(Stored data entries)
# # # # # # #

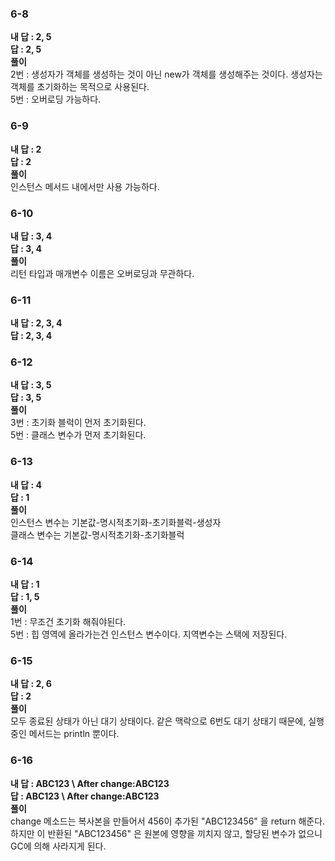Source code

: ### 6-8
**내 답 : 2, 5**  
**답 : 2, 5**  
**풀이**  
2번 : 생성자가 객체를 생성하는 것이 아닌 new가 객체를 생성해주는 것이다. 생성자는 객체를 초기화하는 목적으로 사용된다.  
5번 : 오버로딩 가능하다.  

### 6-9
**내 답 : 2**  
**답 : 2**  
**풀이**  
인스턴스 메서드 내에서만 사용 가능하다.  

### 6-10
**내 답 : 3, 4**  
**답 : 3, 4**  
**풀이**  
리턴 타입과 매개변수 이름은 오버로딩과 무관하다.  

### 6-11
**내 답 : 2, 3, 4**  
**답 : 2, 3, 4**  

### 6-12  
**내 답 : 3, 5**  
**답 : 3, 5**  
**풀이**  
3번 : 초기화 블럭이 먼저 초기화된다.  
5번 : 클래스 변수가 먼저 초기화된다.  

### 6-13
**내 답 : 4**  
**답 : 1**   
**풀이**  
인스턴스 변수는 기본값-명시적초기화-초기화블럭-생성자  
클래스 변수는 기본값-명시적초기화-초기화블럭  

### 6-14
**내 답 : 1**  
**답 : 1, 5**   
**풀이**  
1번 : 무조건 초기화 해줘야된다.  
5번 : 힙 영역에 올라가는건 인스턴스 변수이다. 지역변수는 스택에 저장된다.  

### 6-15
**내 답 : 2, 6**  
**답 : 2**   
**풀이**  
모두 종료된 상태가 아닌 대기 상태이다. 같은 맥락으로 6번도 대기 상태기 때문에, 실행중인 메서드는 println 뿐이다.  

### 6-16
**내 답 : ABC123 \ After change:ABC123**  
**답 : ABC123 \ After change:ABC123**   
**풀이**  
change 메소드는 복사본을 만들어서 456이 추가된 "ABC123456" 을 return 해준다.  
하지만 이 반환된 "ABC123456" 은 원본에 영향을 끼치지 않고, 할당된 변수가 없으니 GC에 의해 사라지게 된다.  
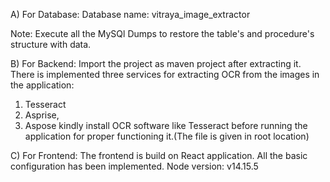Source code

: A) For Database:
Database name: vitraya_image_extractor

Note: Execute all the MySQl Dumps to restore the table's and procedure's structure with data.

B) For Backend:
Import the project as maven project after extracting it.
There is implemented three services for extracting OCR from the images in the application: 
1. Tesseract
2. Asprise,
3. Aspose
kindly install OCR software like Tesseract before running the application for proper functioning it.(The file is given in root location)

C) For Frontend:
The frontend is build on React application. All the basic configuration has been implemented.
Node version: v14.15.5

# # # # # # #

TASK DETAILS — For every line of the records above that holds the word "change", count one, and state the total only.

PROBLEM SOLUTION — 3